- CONSIGNES DE L'EXERCICE:
1. Renvoyez intégralement le texte consacré au ballet de Kenneth MacMillan, sans y changer quoi que ce soit.
2. Ressaisissez à l'identique les lignes fournies en commençant à celle qui contient « mémoires de l'Université » et en vous arrêtant après la toute dernière ligne, ces deux bornes comprises. Omettez les images dans votre réponse.

Ce ballet de Kenneth MacMillan est sans doute un des plus riches sur le plan de l'expression classique conjuguée à un sens du théâtre assez unique de modernité et de finesse psychologique.Dès le lever du rideau, la France sous la Régence jaillit d'une scène d'auberge où se croisent mendiants, jeunes prostituées, bourgeois et élégantes dans un mouvement permanent de vie réaliste et de postures d'une précision extrême. La caméra de Ross MacGibbon perçoit ces petits détails joués par les personnages secondaires qui insufflent ce dynamisme unique à la structure narrative du ballet.
Les rôles principaux évoluent dans cet écrin et profitent ainsi de cette forme de crédibilité pour ancrer leur personnage qui dès lors bénéficie d'une assise remarquable.
En très peu de temps, les caractères sont plantés : Lescaut et sa maîtresse qu'il pousse dans les bras du riche Monsieur G.M., Des Grieux, jeune homme rêveur plongé dans un livre, et la jolie Manon en route pour le couvent…Le vocabulaire utilisé par le chorégraphe s'appuie sur la musique et une puissante idée du mouvement en tant qu'élément de narration. C'est sans doute là que se situe la principale difficulté pour les interprètes. À aucun moment la technique ne doit prendre le pas sur l'interprétation quelles que soient les difficultés à transcender.

- LIGNES FOURNIES:
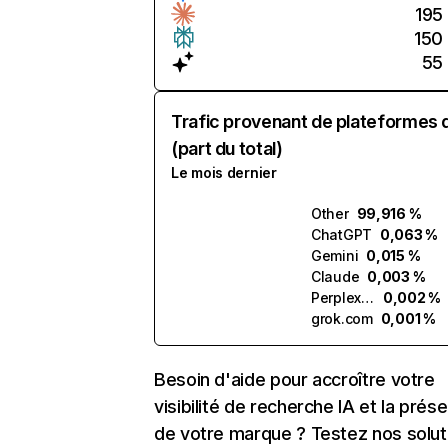
195
150
55
Trafic provenant de plateformes 
(part du total)
Le mois dernier
Other
99,916 %
ChatGPT
0,063 %
Gemini
0,015 %
Claude
0,003 %
Perplexity
0,002 %
grok.com
0,001 %
Besoin d'aide pour accroître votre
visibilité de recherche IA et la prés
de votre marque ? Testez nos solut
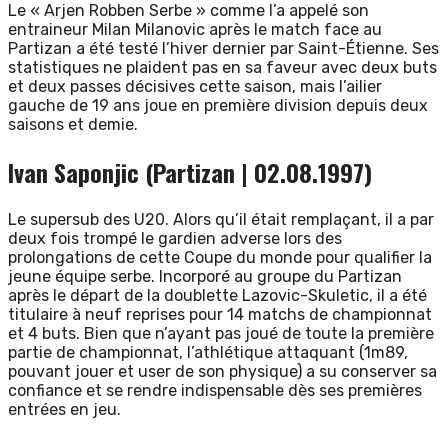
Le « Arjen Robben Serbe » comme l’a appelé son
entraineur Milan Milanovic après le match face au
Partizan a été testé l’hiver dernier par Saint-Étienne. Ses
statistiques ne plaident pas en sa faveur avec deux buts
et deux passes décisives cette saison, mais l’ailier
gauche de 19 ans joue en première division depuis deux
saisons et demie.
Ivan Saponjic (Partizan | 02.08.1997)
Le supersub des U20. Alors qu’il était remplaçant, il a par
deux fois trompé le gardien adverse lors des
prolongations de cette Coupe du monde pour qualifier la
jeune équipe serbe. Incorporé au groupe du Partizan
après le départ de la doublette Lazovic-Skuletic, il a été
titulaire à neuf reprises pour 14 matchs de championnat
et 4 buts. Bien que n’ayant pas joué de toute la première
partie de championnat, l’athlétique attaquant (1m89,
pouvant jouer et user de son physique) a su conserver sa
confiance et se rendre indispensable dès ses premières
entrées en jeu.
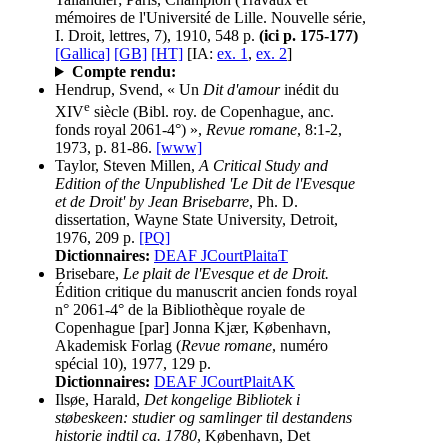
mémoires de l'Université de Lille. Nouvelle série,
I. Droit, lettres, 7), 1910, 548 p.
(ici p. 175-177)
[Gallica]
[GB]
[HT]
[IA:
ex. 1
,
ex. 2
]
Compte rendu:
Hendrup, Svend, « Un
Dit d'amour
inédit du
e
XIV
siècle (Bibl. roy. de Copenhague, anc.
fonds royal 2061-4°) »,
Revue romane
, 8:1-2,
1973, p. 81-86.
[www]
Taylor, Steven Millen,
A Critical Study and
Edition of the Unpublished 'Le Dit de l'Evesque
et de Droit' by Jean Brisebarre
, Ph. D.
dissertation, Wayne State University, Detroit,
1976, 209 p.
[PQ]
Dictionnaires:
DEAF JCourtPlaitaT
Brisebare,
Le plait de l'Evesque et de Droit.
Édition critique du manuscrit ancien fonds royal
n° 2061-4° de la Bibliothèque royale de
Copenhague [par] Jonna Kjær, København,
Akademisk Forlag (
Revue romane
, numéro
spécial 10), 1977, 129 p.
Dictionnaires:
DEAF JCourtPlaitAK
Ilsøe, Harald,
Det kongelige Bibliotek i
støbeskeen: studier og samlinger til destandens
historie indtil ca. 1780
, København, Det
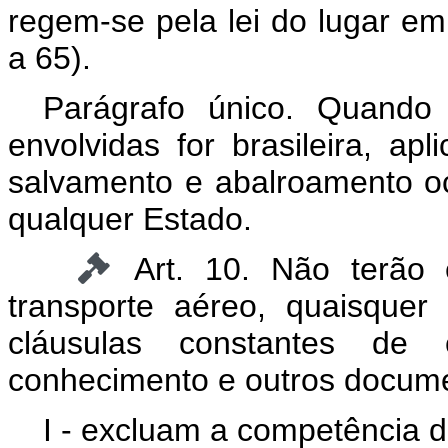
regem-se pela lei do lugar em
a 65).
Parágrafo único. Quand
envolvidas for brasileira, apl
salvamento e abalroamento o
qualquer Estado.
Art. 10. Não terão 
transporte aéreo, quaisquer 
cláusulas constantes de 
conhecimento e outros docum
I - excluam a competência de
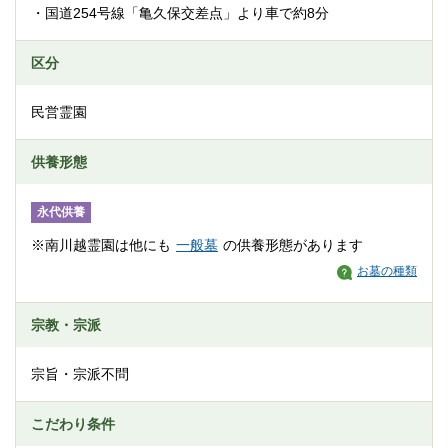
・国道254号線「亀久保交差点」より車で約8分
区分
民営霊園
供養形態
永代供養
※南川越霊園は他にも
一般墓
の供養形態があります
お墓の種類
宗教・宗派
宗旨・宗派不問
こだわり条件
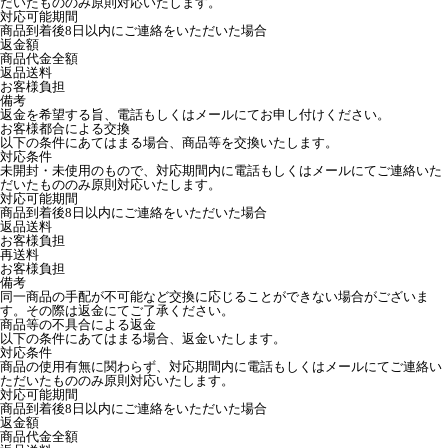
だいたもののみ原則対応いたします。
対応可能期間
商品到着後8日以内にご連絡をいただいた場合
返金額
商品代金全額
返品送料
お客様負担
備考
返金を希望する旨、電話もしくはメールにてお申し付けください。
お客様都合による交換
以下の条件にあてはまる場合、商品等を交換いたします。
対応条件
未開封・未使用のもので、対応期間内に電話もしくはメールにてご連絡いた
だいたもののみ原則対応いたします。
対応可能期間
商品到着後8日以内にご連絡をいただいた場合
返品送料
お客様負担
再送料
お客様負担
備考
同一商品の手配が不可能など交換に応じることができない場合がございま
す。その際は返金にてご了承ください。
商品等の不具合による返金
以下の条件にあてはまる場合、返金いたします。
対応条件
商品の使用有無に関わらず、対応期間内に電話もしくはメールにてご連絡い
ただいたもののみ原則対応いたします。
対応可能期間
商品到着後8日以内にご連絡をいただいた場合
返金額
商品代金全額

- CORRIGÉ DES TÂCHES:
1.
Ce ballet de Kenneth MacMillan est sans doute un des plus riches sur le plan de l'expression classique conjuguée à un sens du théâtre assez unique de modernité et de finesse psychologique.Dès le lever du rideau, la France sous la Régence jaillit d'une scène d'auberge où se croisent mendiants, jeunes prostituées, bourgeois et élégantes dans un mouvement permanent de vie réaliste et de postures d'une précision extrême. La caméra de Ross MacGibbon perçoit ces petits détails joués par les personnages secondaires qui insufflent ce dynamisme unique à la structure narrative du ballet.
Les rôles principaux évoluent dans cet écrin et profitent ainsi de cette forme de crédibilité pour ancrer leur personnage qui dès lors bénéficie d'une assise remarquable.
En très peu de temps, les caractères sont plantés : Lescaut et sa maîtresse qu'il pousse dans les bras du riche Monsieur G.M., Des Grieux, jeune homme rêveur plongé dans un livre, et la jolie Manon en route pour le couvent…Le vocabulaire utilisé par le chorégraphe s'appuie sur la musique et une puissante idée du mouvement en tant qu'élément de narration. C'est sans doute là que se situe la principale difficulté pour les interprètes. À aucun moment la technique ne doit prendre le pas sur l'interprétation quelles que soient les difficultés à transcender.

2.
mémoires de l'Université de Lille. Nouvelle série,
I. Droit, lettres, 7), 1910, 548 p.
(ici p. 175-177)
[Gallica]
[GB]
[HT]
[IA:
ex. 1
,
ex. 2
]
Compte rendu:
Hendrup, Svend, « Un
Dit d'amour
inédit du
e
XIV
siècle (Bibl. roy. de Copenhague, anc.
fonds royal 2061-4°) »,
Revue romane
, 8:1-2,
1973, p. 81-86.
[www]
Taylor, Steven Millen,
A Critical Study and
Edition of the Unpublished 'Le Dit de l'Evesque
et de Droit' by Jean Brisebarre
, Ph. D.
dissertation, Wayne State University, Detroit,
1976, 209 p.
[PQ]
Dictionnaires:
DEAF JCourtPlaitaT
Brisebare,
Le plait de l'Evesque et de Droit.
Édition critique du manuscrit ancien fonds royal
n° 2061-4° de la Bibliothèque royale de
Copenhague [par] Jonna Kjær, København,
Akademisk Forlag (
Revue romane
, numéro
spécial 10), 1977, 129 p.
Dictionnaires:
DEAF JCourtPlaitAK
Ilsøe, Harald,
Det kongelige Bibliotek i
støbeskeen: studier og samlinger til destandens
historie indtil ca. 1780
, København, Det
regem-se pela lei do lugar em
a 65).
Parágrafo único. Quand
envolvidas for brasileira, apl
salvamento e abalroamento o
qualquer Estado.
Art. 10. Não terão 
transporte aéreo, quaisquer 
cláusulas constantes de 
conhecimento e outros docum
I - excluam a competência de
・国道254号線「亀久保交差点」より車で約8分
区分
民営霊園
供養形態
永代供養
※南川越霊園は他にも
一般墓
の供養形態があります
お墓の種類
宗教・宗派
宗旨・宗派不問
こだわり条件
だいたもののみ原則対応いたします。
対応可能期間
商品到着後8日以内にご連絡をいただいた場合
返金額
商品代金全額
返品送料
お客様負担
備考
返金を希望する旨、電話もしくはメールにてお申し付けください。
お客様都合による交換
以下の条件にあてはまる場合、商品等を交換いたします。
対応条件
未開封・未使用のもので、対応期間内に電話もしくはメールにてご連絡いた
だいたもののみ原則対応いたします。
対応可能期間
商品到着後8日以内にご連絡をいただいた場合
返品送料
お客様負担
再送料
お客様負担
備考
同一商品の手配が不可能など交換に応じることができない場合がございま
す。その際は返金にてご了承ください。
商品等の不具合による返金
以下の条件にあてはまる場合、返金いたします。
対応条件
商品の使用有無に関わらず、対応期間内に電話もしくはメールにてご連絡い
ただいたもののみ原則対応いたします。
対応可能期間
商品到着後8日以内にご連絡をいただいた場合
返金額
商品代金全額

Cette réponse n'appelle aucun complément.